The risk of stroke or death within 30 days or stroke in the qualifying artery territory beyond 30 days through 1 year occurred in 8.0% in the percutaneous transluminal angioplasty and stenting group vs 7.2% in the medical therapy alone group, a difference that was not statistically significant.
They conclude that among patients with transient ischemic attack or ischemic stroke due to symptomatic severe intracranial atherosclerotic stenosis, the addition of percutaneous transluminal angioplasty and stenting to medical therapy, compared with medical therapy alone, resulted in no significant difference in the risk of stroke or death within 30 days or stroke in the qualifying artery territory beyond 30 days through 1 year.

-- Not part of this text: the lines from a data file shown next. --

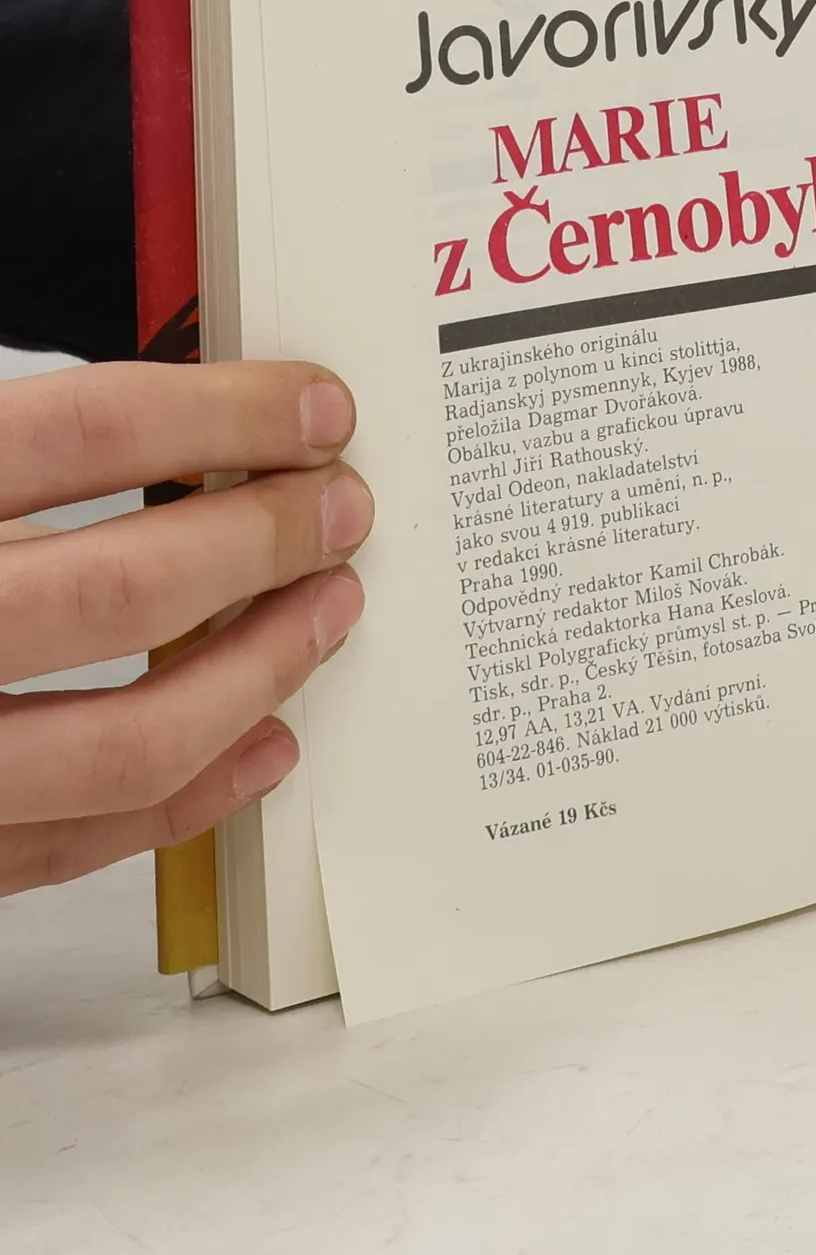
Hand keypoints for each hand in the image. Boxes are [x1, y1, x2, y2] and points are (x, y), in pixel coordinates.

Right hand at [0, 361, 371, 893]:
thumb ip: (3, 449)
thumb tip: (179, 416)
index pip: (85, 432)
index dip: (223, 412)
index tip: (314, 405)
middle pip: (124, 586)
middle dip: (265, 540)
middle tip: (342, 506)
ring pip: (122, 742)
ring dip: (256, 673)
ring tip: (327, 611)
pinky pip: (69, 849)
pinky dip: (188, 801)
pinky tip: (262, 743)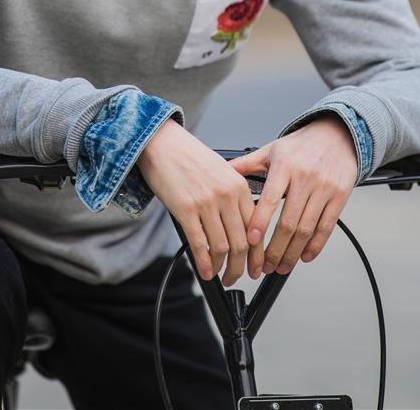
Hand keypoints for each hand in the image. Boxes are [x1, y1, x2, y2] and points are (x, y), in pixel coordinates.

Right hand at [136, 119, 254, 285]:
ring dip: (223, 268)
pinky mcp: (186, 210)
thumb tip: (240, 227)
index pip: (256, 227)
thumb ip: (233, 196)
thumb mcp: (221, 171)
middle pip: (242, 242)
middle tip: (238, 276)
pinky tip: (205, 271)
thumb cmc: (189, 156)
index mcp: (239, 185)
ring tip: (220, 275)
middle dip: (242, 266)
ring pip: (222, 247)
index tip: (256, 265)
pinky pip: (199, 244)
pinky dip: (204, 263)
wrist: (163, 143)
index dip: (257, 253)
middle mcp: (226, 195)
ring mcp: (206, 203)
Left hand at [228, 115, 357, 278]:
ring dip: (293, 253)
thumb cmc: (303, 144)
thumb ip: (248, 163)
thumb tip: (223, 170)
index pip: (270, 199)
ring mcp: (324, 188)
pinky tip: (305, 255)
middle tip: (265, 265)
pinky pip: (327, 226)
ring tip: (281, 266)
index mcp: (285, 166)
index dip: (260, 223)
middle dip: (275, 249)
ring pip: (307, 229)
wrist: (337, 134)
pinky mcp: (340, 196)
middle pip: (289, 222)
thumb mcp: (273, 149)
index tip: (250, 242)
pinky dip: (316, 245)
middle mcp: (305, 178)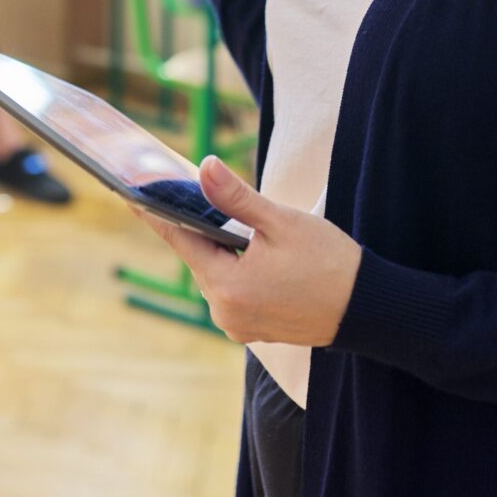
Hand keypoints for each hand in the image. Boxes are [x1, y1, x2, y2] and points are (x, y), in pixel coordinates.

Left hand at [133, 155, 361, 346]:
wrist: (368, 309)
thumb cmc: (329, 262)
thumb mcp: (281, 222)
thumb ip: (237, 198)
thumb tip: (204, 167)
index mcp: (228, 286)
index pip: (180, 240)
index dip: (154, 213)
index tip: (128, 194)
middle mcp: (226, 312)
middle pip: (199, 257)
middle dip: (200, 227)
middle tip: (198, 193)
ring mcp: (238, 325)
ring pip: (215, 273)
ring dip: (221, 248)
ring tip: (238, 224)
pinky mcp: (253, 328)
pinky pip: (231, 289)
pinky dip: (235, 267)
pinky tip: (252, 250)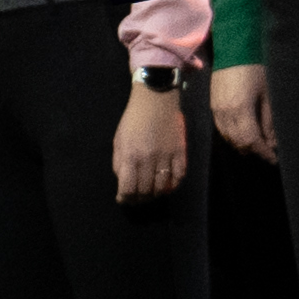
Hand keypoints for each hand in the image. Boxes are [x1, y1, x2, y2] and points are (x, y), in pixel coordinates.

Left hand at [113, 84, 191, 201]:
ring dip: (155, 194)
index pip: (128, 189)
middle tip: (138, 199)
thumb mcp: (118, 140)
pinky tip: (168, 187)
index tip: (124, 199)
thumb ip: (119, 162)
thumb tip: (123, 181)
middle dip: (139, 199)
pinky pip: (179, 176)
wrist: (156, 99)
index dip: (125, 199)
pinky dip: (173, 185)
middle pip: (145, 191)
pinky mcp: (180, 151)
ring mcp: (166, 156)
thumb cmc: (133, 119)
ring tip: (151, 194)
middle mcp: (148, 159)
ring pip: (162, 187)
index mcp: (130, 156)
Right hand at [209, 63, 278, 159]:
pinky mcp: (213, 106)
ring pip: (228, 138)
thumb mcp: (267, 94)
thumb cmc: (255, 69)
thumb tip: (272, 141)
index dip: (263, 152)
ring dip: (243, 145)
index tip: (273, 158)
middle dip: (254, 151)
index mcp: (241, 110)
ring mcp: (216, 110)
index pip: (251, 141)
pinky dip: (233, 136)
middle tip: (268, 153)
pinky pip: (221, 129)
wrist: (234, 50)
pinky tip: (243, 135)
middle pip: (238, 143)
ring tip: (258, 145)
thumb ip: (268, 120)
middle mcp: (225, 113)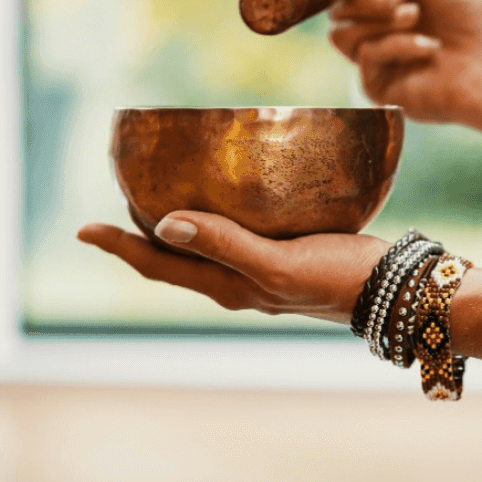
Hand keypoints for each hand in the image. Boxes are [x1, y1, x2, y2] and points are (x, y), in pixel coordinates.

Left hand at [76, 212, 385, 324]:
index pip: (158, 265)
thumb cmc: (340, 279)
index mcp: (228, 286)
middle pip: (173, 258)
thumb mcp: (278, 264)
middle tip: (116, 196)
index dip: (119, 246)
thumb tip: (164, 224)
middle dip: (140, 233)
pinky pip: (236, 233)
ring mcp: (263, 270)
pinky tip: (229, 190)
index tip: (83, 228)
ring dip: (175, 223)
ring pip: (204, 246)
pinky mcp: (288, 253)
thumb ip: (226, 244)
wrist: (398, 290)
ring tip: (158, 191)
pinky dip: (217, 214)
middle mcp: (238, 281)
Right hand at [328, 0, 481, 132]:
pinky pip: (365, 58)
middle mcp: (379, 30)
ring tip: (416, 18)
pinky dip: (396, 45)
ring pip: (341, 33)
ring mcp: (378, 60)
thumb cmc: (474, 15)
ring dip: (379, 20)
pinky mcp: (380, 88)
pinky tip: (429, 48)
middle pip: (337, 6)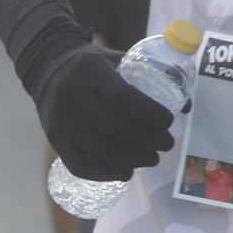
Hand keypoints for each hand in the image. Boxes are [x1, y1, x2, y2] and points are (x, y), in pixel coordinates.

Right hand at [35, 43, 176, 181]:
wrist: (46, 67)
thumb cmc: (92, 66)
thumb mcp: (116, 59)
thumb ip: (148, 77)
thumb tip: (186, 106)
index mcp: (92, 72)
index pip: (123, 97)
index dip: (149, 113)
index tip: (168, 122)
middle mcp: (73, 97)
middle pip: (115, 128)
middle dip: (148, 140)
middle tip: (167, 144)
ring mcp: (62, 121)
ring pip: (100, 150)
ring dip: (132, 159)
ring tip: (152, 159)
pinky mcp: (55, 140)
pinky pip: (80, 165)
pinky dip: (106, 173)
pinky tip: (126, 171)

The findings do not support the addition of percutaneous transluminal angioplasty and stenting to medical therapy for the treatment of patients with symptomatic severe intracranial atherosclerotic stenosis.

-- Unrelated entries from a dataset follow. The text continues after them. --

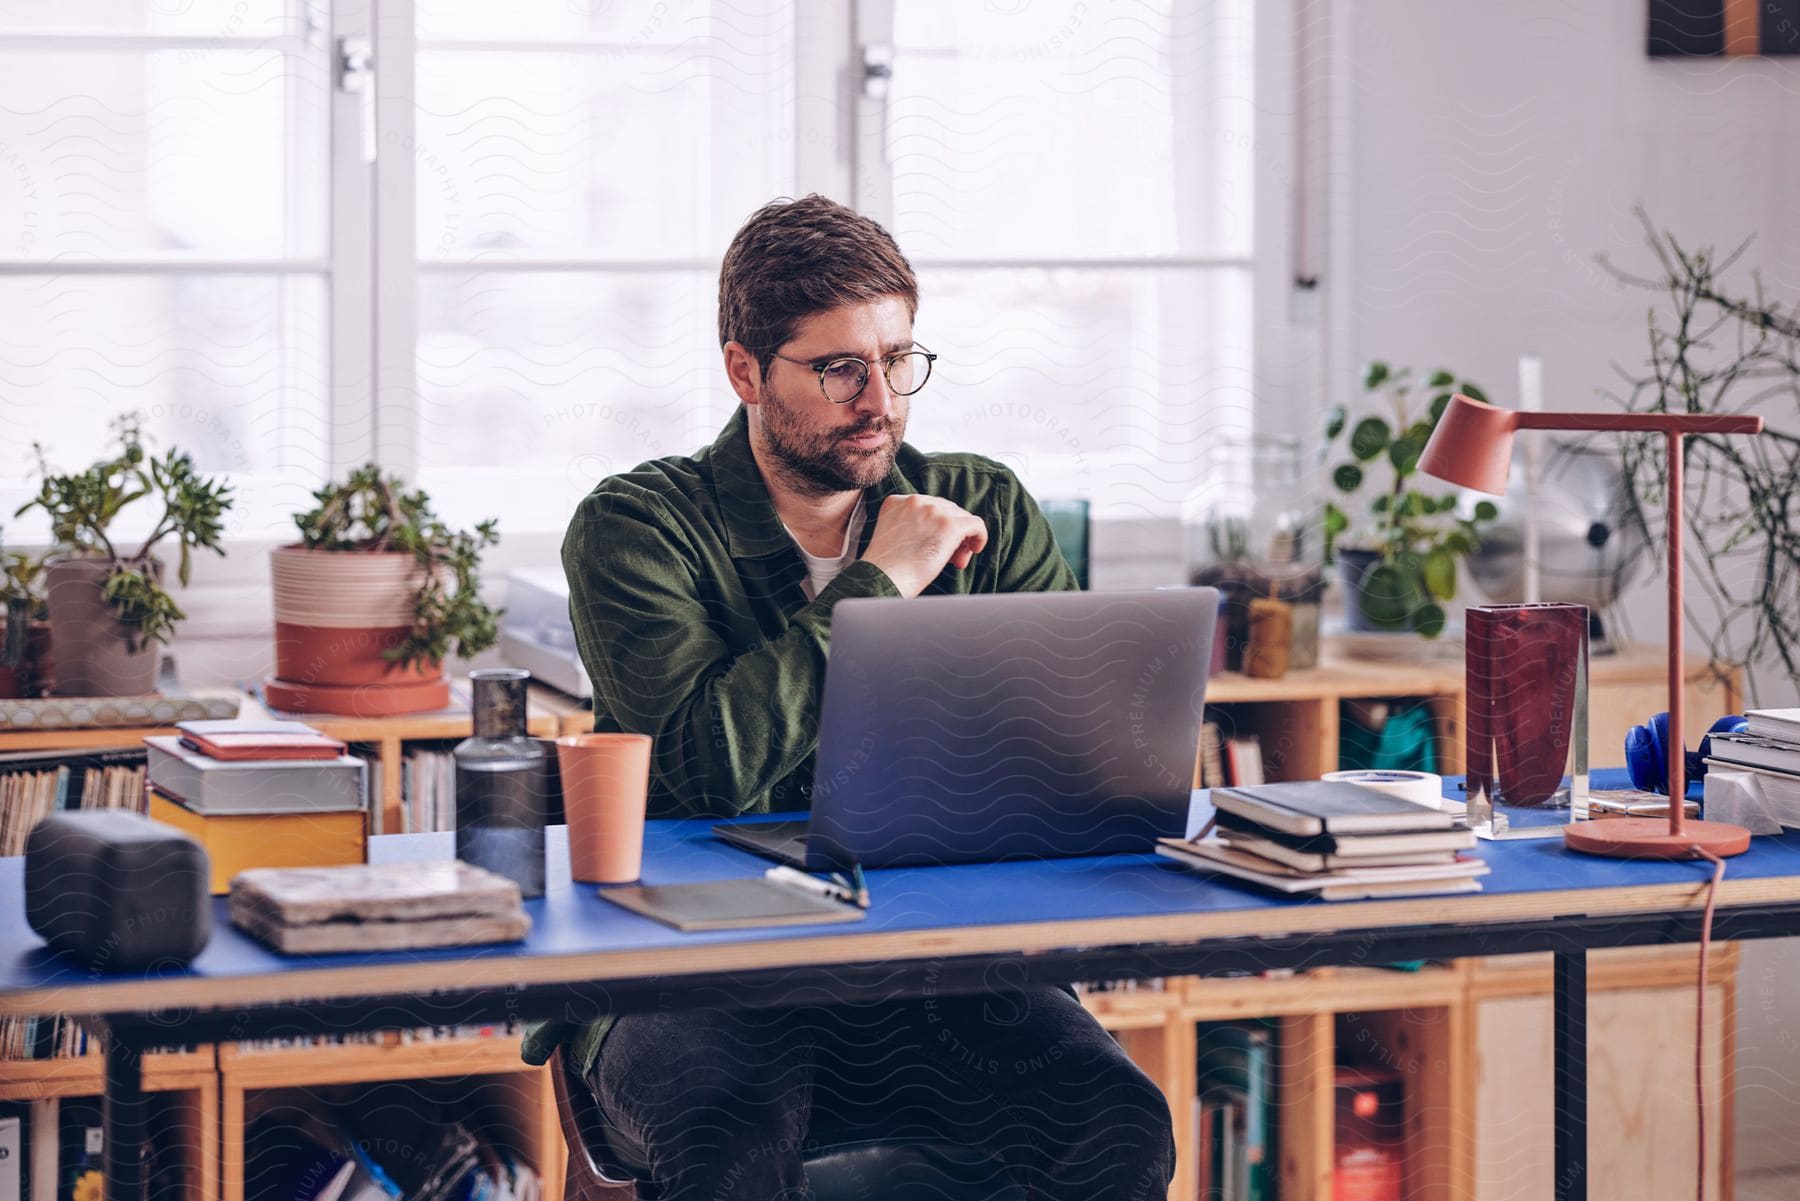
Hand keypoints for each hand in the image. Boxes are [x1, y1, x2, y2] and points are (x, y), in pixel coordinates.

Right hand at [860, 494, 988, 597]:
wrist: (881, 579)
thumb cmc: (885, 569)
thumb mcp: (894, 537)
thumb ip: (914, 527)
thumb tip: (946, 534)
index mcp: (897, 502)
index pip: (929, 507)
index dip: (937, 526)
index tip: (935, 547)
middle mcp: (915, 501)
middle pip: (947, 510)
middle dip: (951, 533)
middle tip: (950, 558)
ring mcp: (933, 511)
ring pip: (962, 517)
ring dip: (962, 539)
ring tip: (956, 561)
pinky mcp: (949, 525)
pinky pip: (976, 524)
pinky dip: (979, 537)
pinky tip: (975, 550)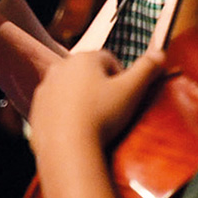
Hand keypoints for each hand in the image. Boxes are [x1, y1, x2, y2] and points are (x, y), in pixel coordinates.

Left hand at [29, 49, 164, 148]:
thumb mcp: (131, 91)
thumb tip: (160, 52)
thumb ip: (147, 69)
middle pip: (88, 73)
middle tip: (112, 111)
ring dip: (83, 99)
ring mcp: (46, 86)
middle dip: (101, 87)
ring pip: (71, 89)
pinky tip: (77, 129)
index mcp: (84, 57)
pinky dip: (67, 113)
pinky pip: (57, 106)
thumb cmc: (102, 115)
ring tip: (95, 121)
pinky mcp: (37, 106)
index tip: (126, 98)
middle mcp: (61, 66)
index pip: (110, 60)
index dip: (122, 78)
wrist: (67, 145)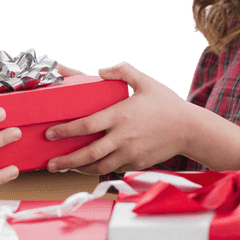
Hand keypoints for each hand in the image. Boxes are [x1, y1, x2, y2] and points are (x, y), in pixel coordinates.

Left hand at [42, 61, 193, 174]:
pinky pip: (113, 168)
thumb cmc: (167, 104)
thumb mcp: (145, 81)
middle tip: (51, 163)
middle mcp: (122, 137)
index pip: (86, 126)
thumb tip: (101, 70)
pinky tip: (90, 166)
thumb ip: (122, 71)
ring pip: (98, 166)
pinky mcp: (137, 163)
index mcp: (120, 115)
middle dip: (66, 160)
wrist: (190, 129)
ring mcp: (130, 153)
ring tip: (66, 167)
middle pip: (88, 153)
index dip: (65, 131)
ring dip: (80, 168)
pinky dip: (99, 169)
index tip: (50, 134)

3 figures, 2 tables, no imaging
9. Anderson CS, Song L, Liu J. Therapeutic Strategies for Intracranial Atherosclerosis. JAMA. 2022;328(6):529-531
The China Angioplasty and Stenting for Symptomatic Intracranial Severe Stenosis (CASSISS) trial, was undertaken with special care to address perceived shortcomings of previous studies and allow an assessment of the effectiveness of the Wingspan stent combined with standard medical therapy vs standard medical therapy alone. The medical therapy included dual antiplatelet therapy, commenced 3 to 5 days prior to the procedure and continued for 90 days after, and guideline-recommended use of statins and antihypertensive therapy to manage stroke risk factors. Participating sites were carefully selected and narrow inclusion criteria were used to identify a potential “responder group” at low procedural risk: patients with TIA or nondisabling, non-perforator territory, ischemic stroke from severe isolated intracranial stenosis (70%-99%) that occurred between 3 weeks and 12 months prior to randomization. Rigorous performance, training, and quality control procedures were used, and efforts were made toward achieving a high level of patient follow-up, with blinded and objective outcome assessments over 3 years.

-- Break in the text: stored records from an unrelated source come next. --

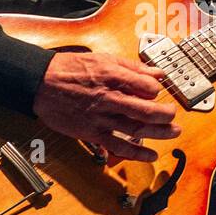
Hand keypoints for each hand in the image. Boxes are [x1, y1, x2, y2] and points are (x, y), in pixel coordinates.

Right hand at [31, 51, 180, 162]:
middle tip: (175, 117)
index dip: (157, 91)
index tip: (157, 93)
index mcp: (114, 77)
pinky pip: (118, 146)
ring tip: (173, 133)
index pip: (148, 87)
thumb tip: (157, 73)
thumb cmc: (70, 69)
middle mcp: (110, 98)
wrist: (41, 83)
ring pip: (137, 129)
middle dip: (166, 115)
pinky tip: (151, 155)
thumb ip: (133, 67)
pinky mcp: (92, 133)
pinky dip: (136, 153)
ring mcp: (101, 118)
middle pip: (147, 111)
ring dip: (159, 133)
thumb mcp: (103, 59)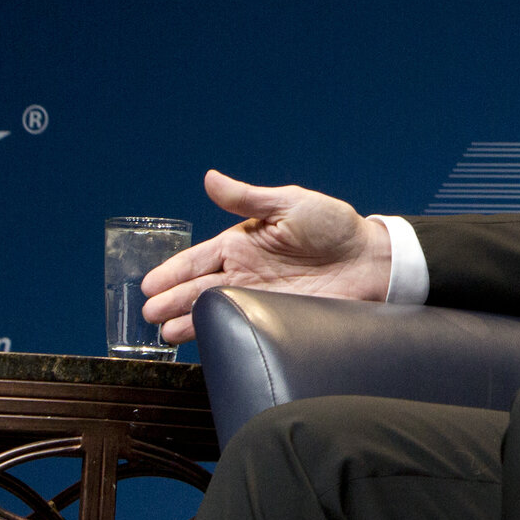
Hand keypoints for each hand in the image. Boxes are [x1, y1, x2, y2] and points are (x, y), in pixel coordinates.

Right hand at [136, 170, 393, 343]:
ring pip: (215, 311)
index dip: (172, 272)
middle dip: (171, 301)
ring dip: (188, 322)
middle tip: (148, 315)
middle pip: (198, 289)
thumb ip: (247, 198)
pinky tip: (205, 341)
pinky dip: (222, 333)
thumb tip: (210, 178)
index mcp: (242, 243)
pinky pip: (243, 326)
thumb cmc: (333, 224)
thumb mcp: (288, 203)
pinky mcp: (279, 316)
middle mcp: (245, 272)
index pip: (197, 259)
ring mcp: (260, 296)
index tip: (148, 286)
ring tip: (164, 334)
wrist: (371, 259)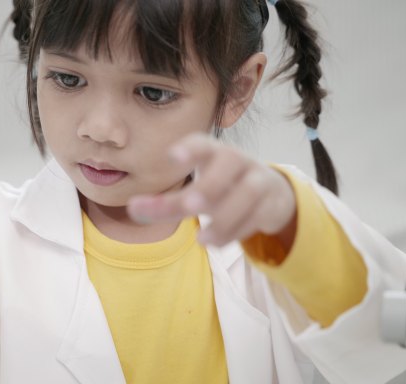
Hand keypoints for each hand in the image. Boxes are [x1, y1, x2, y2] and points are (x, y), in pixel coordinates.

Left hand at [127, 133, 296, 248]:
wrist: (269, 194)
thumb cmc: (220, 189)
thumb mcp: (193, 192)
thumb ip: (165, 203)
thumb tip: (134, 209)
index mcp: (212, 153)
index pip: (202, 143)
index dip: (189, 149)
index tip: (172, 156)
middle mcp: (236, 160)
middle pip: (227, 164)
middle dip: (208, 185)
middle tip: (189, 206)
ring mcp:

Despite the efforts to improve patient selection and operator experience, the CASSISS trial redemonstrated that any potential benefit of stenting for ICAS in terms of long-term stroke prevention appears to be at least counterbalanced by the short-term procedural risk, which includes both ischemic and hemorrhagic events. Although arguments can be made that the restrictive inclusion criteria inevitably led to a biased, stable, “lower-risk” patient group, the trial further highlights the importance of best medical management of cardiovascular risk factors, in particular, use of statins and blood pressure– lowering agents to achieve guideline recommended targets in this patient population.